(Direction) Copy these lines word for word, every one of them.

(Dataset content)
* * * * * * *
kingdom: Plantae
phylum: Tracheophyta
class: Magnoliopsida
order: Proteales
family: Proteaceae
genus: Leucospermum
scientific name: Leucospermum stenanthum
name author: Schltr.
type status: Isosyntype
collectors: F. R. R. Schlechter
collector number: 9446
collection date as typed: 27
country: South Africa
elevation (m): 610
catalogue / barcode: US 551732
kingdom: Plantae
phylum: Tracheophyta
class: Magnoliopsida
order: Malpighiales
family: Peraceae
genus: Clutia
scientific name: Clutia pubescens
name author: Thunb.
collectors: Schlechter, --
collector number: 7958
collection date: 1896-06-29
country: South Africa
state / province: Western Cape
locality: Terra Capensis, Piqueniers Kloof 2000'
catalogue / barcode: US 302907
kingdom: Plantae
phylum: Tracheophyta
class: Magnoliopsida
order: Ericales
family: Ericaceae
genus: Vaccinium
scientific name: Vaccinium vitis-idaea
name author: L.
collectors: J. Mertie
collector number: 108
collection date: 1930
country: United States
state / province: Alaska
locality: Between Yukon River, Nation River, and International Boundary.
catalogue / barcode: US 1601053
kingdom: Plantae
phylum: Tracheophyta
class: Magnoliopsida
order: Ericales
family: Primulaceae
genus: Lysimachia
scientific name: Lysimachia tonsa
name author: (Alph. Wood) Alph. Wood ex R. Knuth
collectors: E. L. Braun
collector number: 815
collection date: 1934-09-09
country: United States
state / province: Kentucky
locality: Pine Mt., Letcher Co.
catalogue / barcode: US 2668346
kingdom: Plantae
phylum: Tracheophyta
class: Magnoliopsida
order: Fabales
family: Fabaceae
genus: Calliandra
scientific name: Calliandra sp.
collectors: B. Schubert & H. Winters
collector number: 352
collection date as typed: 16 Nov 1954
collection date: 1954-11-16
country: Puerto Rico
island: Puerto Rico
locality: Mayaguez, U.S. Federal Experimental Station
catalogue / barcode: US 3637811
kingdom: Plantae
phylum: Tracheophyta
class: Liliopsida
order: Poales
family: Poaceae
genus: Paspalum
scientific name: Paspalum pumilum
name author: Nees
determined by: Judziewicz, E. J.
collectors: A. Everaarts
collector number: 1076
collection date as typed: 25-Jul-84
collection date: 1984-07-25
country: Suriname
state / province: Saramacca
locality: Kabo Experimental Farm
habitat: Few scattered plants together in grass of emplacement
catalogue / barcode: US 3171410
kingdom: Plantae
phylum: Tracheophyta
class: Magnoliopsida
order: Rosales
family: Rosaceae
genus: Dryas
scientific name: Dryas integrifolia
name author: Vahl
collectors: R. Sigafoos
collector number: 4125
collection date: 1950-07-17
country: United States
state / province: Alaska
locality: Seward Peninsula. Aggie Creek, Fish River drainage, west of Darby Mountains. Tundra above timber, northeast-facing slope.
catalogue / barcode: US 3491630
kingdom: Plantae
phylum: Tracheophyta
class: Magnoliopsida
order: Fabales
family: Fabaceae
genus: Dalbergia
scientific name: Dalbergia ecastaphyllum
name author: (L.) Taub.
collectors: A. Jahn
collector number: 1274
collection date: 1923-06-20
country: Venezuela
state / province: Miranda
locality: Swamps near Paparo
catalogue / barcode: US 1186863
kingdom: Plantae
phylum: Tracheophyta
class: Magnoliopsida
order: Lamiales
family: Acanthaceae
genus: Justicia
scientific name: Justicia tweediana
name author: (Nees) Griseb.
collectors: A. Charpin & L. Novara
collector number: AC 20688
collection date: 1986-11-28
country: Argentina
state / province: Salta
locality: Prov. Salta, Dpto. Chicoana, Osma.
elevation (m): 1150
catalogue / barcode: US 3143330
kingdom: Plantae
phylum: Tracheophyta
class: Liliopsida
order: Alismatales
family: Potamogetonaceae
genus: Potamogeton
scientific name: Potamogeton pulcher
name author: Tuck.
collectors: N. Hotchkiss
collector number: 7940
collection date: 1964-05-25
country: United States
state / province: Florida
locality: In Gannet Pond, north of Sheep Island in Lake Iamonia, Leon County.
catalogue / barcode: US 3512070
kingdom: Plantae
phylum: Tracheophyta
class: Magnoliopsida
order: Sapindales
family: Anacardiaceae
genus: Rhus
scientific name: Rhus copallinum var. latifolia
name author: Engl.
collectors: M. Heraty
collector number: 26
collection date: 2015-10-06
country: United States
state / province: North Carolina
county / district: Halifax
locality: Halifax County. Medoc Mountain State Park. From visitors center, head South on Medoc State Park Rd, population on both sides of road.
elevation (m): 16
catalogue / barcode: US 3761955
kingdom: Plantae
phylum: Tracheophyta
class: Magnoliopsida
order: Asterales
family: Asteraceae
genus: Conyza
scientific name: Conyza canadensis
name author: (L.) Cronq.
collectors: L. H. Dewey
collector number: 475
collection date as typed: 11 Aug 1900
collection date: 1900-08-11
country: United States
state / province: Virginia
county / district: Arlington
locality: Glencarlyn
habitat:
* * * * * * *
(The answer)
kingdom: Plantae
phylum: Tracheophyta
class: Magnoliopsida
order: Proteales
family: Proteaceae
genus: Leucospermum
scientific name: Leucospermum stenanthum
name author: Schltr.
type status: Isosyntype
collectors: F. R. R. Schlechter
collector number: 9446
collection date as typed: 27
country: South Africa
elevation (m): 610
catalogue / barcode: US 551732
kingdom: Plantae
phylum: Tracheophyta
class: Magnoliopsida
order: Malpighiales
family: Peraceae
genus: Clutia
scientific name: Clutia pubescens
name author: Thunb.
collectors: Schlechter, --
collector number: 7958
collection date: 1896-06-29
country: South Africa
state / province: Western Cape
locality: Terra Capensis, Piqueniers Kloof 2000'
catalogue / barcode: US 302907
kingdom: Plantae
phylum: Tracheophyta
class: Magnoliopsida
order: Ericales
family: Ericaceae
genus: Vaccinium
scientific name: Vaccinium vitis-idaea
name author: L.
collectors: J. Mertie
collector number: 108
collection date: 1930
country: United States
state / province: Alaska
locality: Between Yukon River, Nation River, and International Boundary.
catalogue / barcode: US 1601053
kingdom: Plantae
phylum: Tracheophyta
class: Magnoliopsida
order: Ericales
family: Primulaceae
genus: Lysimachia
scientific name: Lysimachia tonsa
name author: (Alph. Wood) Alph. Wood ex R. Knuth
collectors: E. L. Braun
collector number: 815
collection date: 1934-09-09
country: United States
state / province: Kentucky
locality: Pine Mt., Letcher Co.
catalogue / barcode: US 2668346
kingdom: Plantae
phylum: Tracheophyta
class: Magnoliopsida
order: Fabales
family: Fabaceae
genus: Calliandra
scientific name: Calliandra sp.
collectors: B. Schubert & H. Winters
collector number: 352
collection date as typed: 16 Nov 1954
collection date: 1954-11-16
country: Puerto Rico
island: Puerto Rico
locality: Mayaguez, U.S. Federal Experimental Station
catalogue / barcode: US 3637811
kingdom: Plantae
phylum: Tracheophyta
class: Liliopsida
order: Poales
family: Poaceae
genus: Paspalum
scientific name: Paspalum pumilum
name author: Nees
determined by: Judziewicz, E. J.
collectors: A. Everaarts
collector number: 1076
collection date as typed: 25-Jul-84
collection date: 1984-07-25
country: Suriname
state / province: Saramacca
locality: Kabo Experimental Farm
habitat: Few scattered plants together in grass of emplacement
catalogue / barcode: US 3171410
kingdom: Plantae
phylum: Tracheophyta
class: Magnoliopsida
order: Rosales
family: Rosaceae
genus: Dryas
scientific name: Dryas integrifolia
name author: Vahl
collectors: R. Sigafoos
collector number: 4125
collection date: 1950-07-17
country: United States
state / province: Alaska
locality: Seward Peninsula. Aggie Creek, Fish River drainage, west of Darby Mountains. Tundra above timber, northeast-facing slope.
catalogue / barcode: US 3491630
kingdom: Plantae
phylum: Tracheophyta
class: Magnoliopsida
order: Fabales
family: Fabaceae
genus: Dalbergia
scientific name: Dalbergia ecastaphyllum
name author: (L.) Taub.
collectors: A. Jahn
collector number: 1274
collection date: 1923-06-20
country: Venezuela
state / province: Miranda
locality: Swamps near Paparo
catalogue / barcode: US 1186863
kingdom: Plantae
phylum: Tracheophyta
class: Magnoliopsida
order: Lamiales
family: Acanthaceae
genus: Justicia
scientific name: Justicia tweediana
name author: (Nees) Griseb.
collectors: A. Charpin & L. Novara
collector number: AC 20688
collection date: 1986-11-28
country: Argentina
state / province: Salta
locality: Prov. Salta, Dpto. Chicoana, Osma.
elevation (m): 1150
catalogue / barcode: US 3143330
kingdom: Plantae
phylum: Tracheophyta
class: Liliopsida
order: Alismatales
family: Potamogetonaceae
genus: Potamogeton
scientific name: Potamogeton pulcher
name author: Tuck.
collectors: N. Hotchkiss
collector number: 7940
collection date: 1964-05-25
country: United States
state / province: Florida
locality: In Gannet Pond, north of Sheep Island in Lake Iamonia, Leon County.
catalogue / barcode: US 3512070
kingdom: Plantae
phylum: Tracheophyta
class: Magnoliopsida
order: Sapindales
family: Anacardiaceae
genus: Rhus
scientific name: Rhus copallinum var. latifolia
name author: Engl.
collectors: M. Heraty
collector number: 26
collection date: 2015-10-06
country: United States
state / province: North Carolina
county / district: Halifax
locality: Halifax County. Medoc Mountain State Park. From visitors center, head South on Medoc State Park Rd, population on both sides of road.
elevation (m): 16
catalogue / barcode: US 3761955
kingdom: Plantae
phylum: Tracheophyta
class: Magnoliopsida
order: Asterales
family: Asteraceae
genus: Conyza
scientific name: Conyza canadensis
name author: (L.) Cronq.
collectors: L. H. Dewey
collector number: 475
collection date as typed: 11 Aug 1900
collection date: 1900-08-11
country: United States
state / province: Virginia
county / district: Arlington
locality: Glencarlyn
habitat:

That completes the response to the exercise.